Order Statistics from a sum of exponential distributions

Let $$X_i$$ $$(X_1, \dots, X_n)$$ and $$Y_i (Y_1, \dots,Y_n)$$ be i.i.d. exponential r.vs with rate $$\lambda$$. Let $$Z_i= X_i+Y_i$$.

How to write the pdf of the k-th order statistics of the $$Z_i$$ random variable ?
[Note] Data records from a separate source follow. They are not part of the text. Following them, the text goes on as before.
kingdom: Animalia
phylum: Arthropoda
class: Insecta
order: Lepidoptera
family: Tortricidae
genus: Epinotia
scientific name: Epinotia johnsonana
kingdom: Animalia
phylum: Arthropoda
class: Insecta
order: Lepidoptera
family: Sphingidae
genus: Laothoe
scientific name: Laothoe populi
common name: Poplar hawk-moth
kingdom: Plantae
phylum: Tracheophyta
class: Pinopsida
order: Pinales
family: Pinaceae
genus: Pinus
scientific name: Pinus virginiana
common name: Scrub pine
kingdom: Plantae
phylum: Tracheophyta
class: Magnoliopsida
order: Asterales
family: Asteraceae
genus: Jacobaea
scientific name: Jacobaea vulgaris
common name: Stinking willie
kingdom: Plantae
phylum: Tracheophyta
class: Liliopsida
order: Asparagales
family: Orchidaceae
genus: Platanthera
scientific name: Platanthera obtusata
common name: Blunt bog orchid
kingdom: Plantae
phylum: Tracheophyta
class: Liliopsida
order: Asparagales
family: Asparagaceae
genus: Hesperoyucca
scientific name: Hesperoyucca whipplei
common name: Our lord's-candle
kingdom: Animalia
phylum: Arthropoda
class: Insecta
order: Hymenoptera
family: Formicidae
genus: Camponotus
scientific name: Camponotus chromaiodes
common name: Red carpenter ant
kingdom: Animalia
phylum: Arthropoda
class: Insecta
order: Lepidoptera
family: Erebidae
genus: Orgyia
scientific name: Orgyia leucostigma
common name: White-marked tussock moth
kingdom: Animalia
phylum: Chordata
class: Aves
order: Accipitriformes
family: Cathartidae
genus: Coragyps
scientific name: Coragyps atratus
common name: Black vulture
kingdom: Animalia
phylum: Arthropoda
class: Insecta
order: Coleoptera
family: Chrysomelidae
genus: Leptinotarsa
• Please use MathJax whenever you type a formula on this site. It’s pretty easy. You just enclose your formulae into the \$ signs, for the most part.
– Aig
Commented Apr 25 at 9:36

If $$X_i, Y_i\sim \exp(\lambda)$$ then $$Z_i = X_i + Y_i$$ has pdf of

$$f_{Z_i}(z) = \int_{-\infty}^\infty f_{X_i}(x)f_{Y_i}(z-x) dx = \int_0^z \lambda^2 e^{-\lambda x}e^{-\lambda(z-x)} dx = \lambda^2 e^{-\lambda z}z$$

And thus its CDF is

$$F_{Z_i}(z) = \int_0^z \lambda^2 e^{-\lambda x}x dx = 1-e^{-\lambda z} (\lambda z+1)$$

In general, the probability density function of the $$k$$-th order statistic $$Z_{(k)}$$ of $$n$$ i.i.d random variables from $$Z$$ is

$$f_{Z_{(k)}}(z) = \frac{n!}{(k-1)!(n-k)!} F_Z(z)^{k-1} (1-F_Z(z))^{n-k} f_Z(z)$$

Plugging in, we get

$$f_{Z_{(k)}}(z) = \frac{n!}{(k-1)!(n-k)!} \cdot \left(1-e^{-\lambda z} (\lambda z+1)\right)^{k-1} \cdot \left(e^{-\lambda z} (\lambda z+1) \right)^{n-k} \cdot \lambda^2 e^{-\lambda z}z$$

Where you expecting a simple closed form?